MP for Sembawang Lim Wee Kiak echoed this point, pointing out that measures to encourage transitioning to electric vehicles would only come into effect in the future.

“Why are motorists penalised or coerced to move into EVs when we haven’t even got enough infrastructures in place?” he asked.


To help motorists with the transition, road tax rebates and additional petrol duty rebates could be brought forward, he suggested.

5. Increased Competition in Job Market

Pioneer MP Patrick Tay said regarding professional, manager, executive (PME) jobs, that the reliance on foreign workers has led to an “unnecessary increase” in competition in the job market.

The qualifying salaries of both the Employment Pass and S Pass holders were raised last year, but they still need to be regularly reviewed and raised in line with rising median wages of PMETs, he said.

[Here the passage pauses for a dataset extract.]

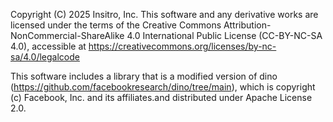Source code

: Copyright (C) 2025 Insitro, Inc. This software and any derivative works are licensed under the terms of the Creative Commons Attribution-NonCommercial-ShareAlike 4.0 International Public License (CC-BY-NC-SA 4.0), accessible at <https://creativecommons.org/licenses/by-nc-sa/4.0/legalcode>

This software includes a library that is a modified version of dino (<https://github.com/facebookresearch/dino/tree/main>), which is copyright (c) Facebook, Inc. and its affiliates.and distributed under Apache License 2.0.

This could be done by enhancing the S Pass criteria and slapping “errant companies with a weakening Singaporean core”, with harsher penalties.

This, he said, would safeguard the Singaporean core and curb discriminatory hiring.

Indeed, a lot went down went down yesterday (24 Feb), and it was only the first day of the Budget Debate. It looks like we’ll have to keep our eyes peeled for new updates for the next seven days.